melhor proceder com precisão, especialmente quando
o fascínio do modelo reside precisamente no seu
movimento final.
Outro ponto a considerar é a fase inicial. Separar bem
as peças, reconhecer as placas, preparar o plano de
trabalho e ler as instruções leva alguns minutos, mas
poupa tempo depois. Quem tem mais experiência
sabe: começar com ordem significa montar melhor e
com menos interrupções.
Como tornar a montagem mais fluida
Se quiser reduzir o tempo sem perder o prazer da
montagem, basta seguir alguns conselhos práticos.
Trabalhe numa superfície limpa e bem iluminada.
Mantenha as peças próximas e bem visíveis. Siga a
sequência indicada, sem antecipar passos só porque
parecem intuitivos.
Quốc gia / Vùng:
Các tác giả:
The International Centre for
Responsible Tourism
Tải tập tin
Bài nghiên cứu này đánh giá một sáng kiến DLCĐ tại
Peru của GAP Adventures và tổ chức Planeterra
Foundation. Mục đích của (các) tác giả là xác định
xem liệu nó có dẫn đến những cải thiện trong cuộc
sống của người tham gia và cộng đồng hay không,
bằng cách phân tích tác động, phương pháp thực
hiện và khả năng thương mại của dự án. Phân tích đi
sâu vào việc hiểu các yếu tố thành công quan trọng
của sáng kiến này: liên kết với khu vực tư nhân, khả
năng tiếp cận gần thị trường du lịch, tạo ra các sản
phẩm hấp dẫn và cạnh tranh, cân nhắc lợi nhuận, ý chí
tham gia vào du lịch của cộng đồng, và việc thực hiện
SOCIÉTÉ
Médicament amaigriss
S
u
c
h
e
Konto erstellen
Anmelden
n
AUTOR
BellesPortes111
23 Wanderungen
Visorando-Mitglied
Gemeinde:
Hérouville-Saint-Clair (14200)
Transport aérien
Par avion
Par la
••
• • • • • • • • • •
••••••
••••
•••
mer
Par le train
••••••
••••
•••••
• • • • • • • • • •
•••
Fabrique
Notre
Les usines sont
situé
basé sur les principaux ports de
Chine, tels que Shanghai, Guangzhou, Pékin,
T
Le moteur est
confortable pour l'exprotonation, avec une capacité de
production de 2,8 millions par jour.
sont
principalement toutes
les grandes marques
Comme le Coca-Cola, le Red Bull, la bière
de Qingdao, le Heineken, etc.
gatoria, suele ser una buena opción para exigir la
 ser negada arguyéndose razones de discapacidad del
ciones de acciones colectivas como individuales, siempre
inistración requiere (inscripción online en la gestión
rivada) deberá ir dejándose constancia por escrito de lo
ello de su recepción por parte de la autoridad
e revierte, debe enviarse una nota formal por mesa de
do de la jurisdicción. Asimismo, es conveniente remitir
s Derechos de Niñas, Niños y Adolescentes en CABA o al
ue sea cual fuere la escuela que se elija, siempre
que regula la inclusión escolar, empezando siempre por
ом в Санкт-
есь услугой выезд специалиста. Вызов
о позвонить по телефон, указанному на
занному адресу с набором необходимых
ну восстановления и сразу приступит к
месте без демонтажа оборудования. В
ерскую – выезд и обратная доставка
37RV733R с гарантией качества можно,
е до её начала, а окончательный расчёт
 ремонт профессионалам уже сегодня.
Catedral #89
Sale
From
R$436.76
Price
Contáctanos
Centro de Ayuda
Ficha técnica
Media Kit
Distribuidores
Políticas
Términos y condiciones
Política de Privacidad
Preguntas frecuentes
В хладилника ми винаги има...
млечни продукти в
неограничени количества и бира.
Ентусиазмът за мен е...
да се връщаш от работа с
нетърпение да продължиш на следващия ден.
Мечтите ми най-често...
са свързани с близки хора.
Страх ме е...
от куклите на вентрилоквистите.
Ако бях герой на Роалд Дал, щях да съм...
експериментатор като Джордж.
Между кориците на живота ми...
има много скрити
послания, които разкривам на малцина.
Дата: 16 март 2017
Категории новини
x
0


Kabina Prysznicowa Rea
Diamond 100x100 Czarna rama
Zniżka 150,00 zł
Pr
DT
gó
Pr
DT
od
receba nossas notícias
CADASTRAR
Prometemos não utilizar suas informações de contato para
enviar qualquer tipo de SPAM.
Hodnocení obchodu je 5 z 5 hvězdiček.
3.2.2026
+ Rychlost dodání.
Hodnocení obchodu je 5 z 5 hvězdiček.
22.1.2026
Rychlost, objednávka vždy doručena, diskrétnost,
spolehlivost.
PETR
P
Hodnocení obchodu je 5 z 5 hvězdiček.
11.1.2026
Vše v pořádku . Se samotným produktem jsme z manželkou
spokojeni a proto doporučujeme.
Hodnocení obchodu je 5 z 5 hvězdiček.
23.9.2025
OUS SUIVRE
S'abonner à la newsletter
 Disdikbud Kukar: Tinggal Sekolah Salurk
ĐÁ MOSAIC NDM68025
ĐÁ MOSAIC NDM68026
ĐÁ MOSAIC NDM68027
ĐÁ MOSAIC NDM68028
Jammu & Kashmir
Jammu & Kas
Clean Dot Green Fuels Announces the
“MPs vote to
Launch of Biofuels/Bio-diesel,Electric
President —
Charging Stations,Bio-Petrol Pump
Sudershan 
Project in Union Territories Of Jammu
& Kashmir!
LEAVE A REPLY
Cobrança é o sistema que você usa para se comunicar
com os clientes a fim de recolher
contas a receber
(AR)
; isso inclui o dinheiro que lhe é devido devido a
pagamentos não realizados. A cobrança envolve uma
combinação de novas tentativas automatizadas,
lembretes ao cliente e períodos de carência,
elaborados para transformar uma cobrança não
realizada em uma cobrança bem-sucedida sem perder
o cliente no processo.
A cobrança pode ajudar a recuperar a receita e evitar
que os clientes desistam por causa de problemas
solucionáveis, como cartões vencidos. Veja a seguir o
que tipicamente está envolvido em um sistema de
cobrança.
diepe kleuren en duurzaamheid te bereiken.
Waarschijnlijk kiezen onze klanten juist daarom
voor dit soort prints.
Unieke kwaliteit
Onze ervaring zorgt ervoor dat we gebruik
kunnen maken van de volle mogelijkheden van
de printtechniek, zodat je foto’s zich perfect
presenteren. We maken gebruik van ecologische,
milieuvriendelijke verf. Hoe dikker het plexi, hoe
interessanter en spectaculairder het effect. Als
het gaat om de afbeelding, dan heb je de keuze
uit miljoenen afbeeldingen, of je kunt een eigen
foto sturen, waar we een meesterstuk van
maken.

* _Exercise goal_: Reproduce exactly every line between the line with "solucionáveis, como cartões" and the last line of the records above, both included.

* _Result for this exercise_:
solucionáveis, como cartões vencidos. Veja a seguir o
que tipicamente está envolvido em um sistema de
cobrança.
diepe kleuren en duurzaamheid te bereiken.
Waarschijnlijk kiezen onze klanten juist daarom
voor dit soort prints.
Unieke kwaliteit
Onze ervaring zorgt ervoor dat we gebruik
kunnen maken van de volle mogelijkheden van
de printtechniek, zodat je foto’s zich perfect
presenteren. We maken gebruik van ecologische,
milieuvriendelijke verf. Hoe dikker het plexi, hoe
interessanter en spectaculairder het effect. Als
het gaat om de afbeelding, dan heb je de keuze
uit miljoenen afbeeldingen, of je kunt een eigen
foto sturen, waar we een meesterstuk van
maken.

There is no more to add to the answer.